The SAVVI team in Scotland is focused on enabling better use of data to tackle vulnerability and improve outcomes for individuals and communities. By supporting local authorities and partners to identify, understand, and respond to vulnerability more effectively, the team helps ensure services are better targeted and coordinated.
What is SAVVI?
SAVVI stands for Scalable Approach to Vulnerability Via Interoperability. It’s a national initiative designed to help councils and their partners identify and support people before they reach a crisis point. Rather than waiting until families are facing eviction, bankruptcy, or relying on food banks, SAVVI works to enable and support preventative and proactive interventions.
The process begins with defining the purpose and remit of the work, followed by identifying those at risk through data-driven rules. It then moves to assessing needs, offering or signposting support, reporting outcomes, and improving the process over time. This cycle ensures transparency and continuous learning.
Why SAVVI?
We know that finding people or households who may be vulnerable often means drawing on data from many sources. We also know that working through the legal, ethical and technical obstacles to data sharing can be time consuming and difficult.
SAVVI addresses long-standing barriers such as legal uncertainty around data sharing and fragmented data held by multiple agencies (e.g., councils, DWP, HMRC, Social Security Scotland). By creating clear standards and processes, SAVVI helps organisations “connect the dots” and build a full picture of vulnerability at a person or household level.
The approach is already being used in Scotland to tackle rural child poverty. Future work could expand to other areas like school readiness, mental health, and even risks from fire or flood. Ultimately, SAVVI aims to enable earlier, smarter interventions that make a real difference in people’s lives.
SAVVI in Scotland
The Improvement Service has secured Scottish Government funding to establish a dedicated SAVVI team for Scotland. This team are now in post and include a Transformation coach, an Information Governance expert, and a Technical Data lead. Their role is to help councils navigate the legal, ethical, and technical challenges of using data to identify those at risk. SAVVI works collaboratively across local authorities, service delivery teams, and data officers because no single organisation holds all the data on vulnerability- and none can tackle it alone.
What are we working on?
As well as providing ongoing advice and support to local government in Scotland, the SAVVI team is progressing work on two pilot projects.
Pilot 1: Rural Child Poverty
The first Scottish pilot is focused on income maximization as a way to tackle child poverty in rural areas, where identifying families before crisis proved particularly challenging at a data zone level. The pilot established consensus on risk factors, but progress was slowed by uncertainty around legal gateways. That work is ongoing and is currently exploring new legal gateways through which Scottish local authorities can receive more comprehensive DWP data on Universal Credit.
The case study is available here: How SAVVI is Tackling Rural Child Poverty in Scotland | iStand UK
Pilot 2:
Pilot 2 will run alongside the existing Pilot (and indeed, there may be cross-over between the two). The nature of the vulnerability and harm that will be addressed in the new project are yet to be decided.
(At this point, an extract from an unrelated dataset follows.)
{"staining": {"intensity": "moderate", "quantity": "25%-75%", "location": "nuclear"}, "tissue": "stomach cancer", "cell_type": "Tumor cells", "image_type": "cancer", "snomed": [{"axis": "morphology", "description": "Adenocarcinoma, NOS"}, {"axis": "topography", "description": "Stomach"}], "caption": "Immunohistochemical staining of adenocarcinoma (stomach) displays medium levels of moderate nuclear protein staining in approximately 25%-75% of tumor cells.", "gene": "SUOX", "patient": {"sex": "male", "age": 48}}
As we are seeking alignment with current national priorities, we hope the pilot will impact - either directly or indirectly - on child/family poverty, complementing UNCRC, Fairer Future Partnerships, or Whole Family Support initiatives.
We appreciate that this is a complicated area of work and are keen to enter into early discussion with as many authorities as possible. This is likely to include areas that don't yet have a clear idea of precisely how the SAVVI approach would be applied in their area but want to learn more.
Meet the Team
Fi Caryl, Technical Data Lead
My role focuses on technical foundations: checking that data are fit for purpose- things like formats and shared identifiers - designing systems and standards for secure sharing, and applying rules to generate cohorts of people who may need support. Essentially, creating a behind-the-scenes framework to join the dots between agencies and ensure data flows where it’s needed.
Helen Cannings, Information Governance Lead
I’ll be playing my part in the team by helping with the information governance and data protection stuff around data re-use and sharing, in a joined-up way. To me, the appeal to me of the SAVVI approach is its focus on getting the data bit right for prevention and early intervention.
Celeste Berteau, Transformation Coach
As the Transformation Coach of this team, I’ll be facilitating partnership working between different organisations to work through the SAVVI process – defining the problem they need to address, identifying which data is necessary to address it, and supporting the implementation of the advice provided by the technical and information governance experts on the SAVVI team.